* [Problem]
Once every line holding "readdata" in the listing below has been found, give their number and nothing more.

* [Data supplied]
————————
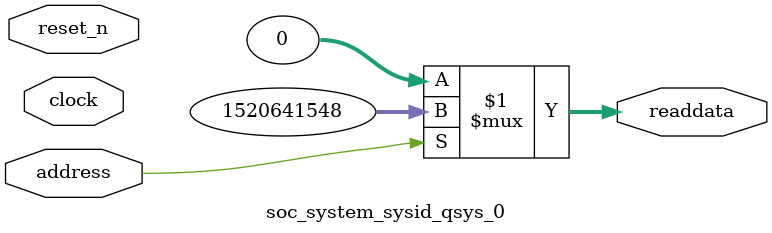
<source format=v>



// synthesis translate_off
`timescale 1ns / 1ps
// synthesis translate_on

// turn off superfluous verilog processor warnings 
// altera message_level Level1 
// altera message_off 10034 10035 10036 10037 10230 10240 10030 

module soc_system_sysid_qsys_0 (
               // inputs:
                address,
                clock,
                reset_n,

               // outputs:
                readdata
             )
;

  output  [ 31: 0] readdata;
  input            address;
  input            clock;
  input            reset_n;

  wire    [ 31: 0] readdata;
  //control_slave, which is an e_avalon_slave
  assign readdata = address ? 1520641548 : 0;

endmodule



</source>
————————
* [Output below]
4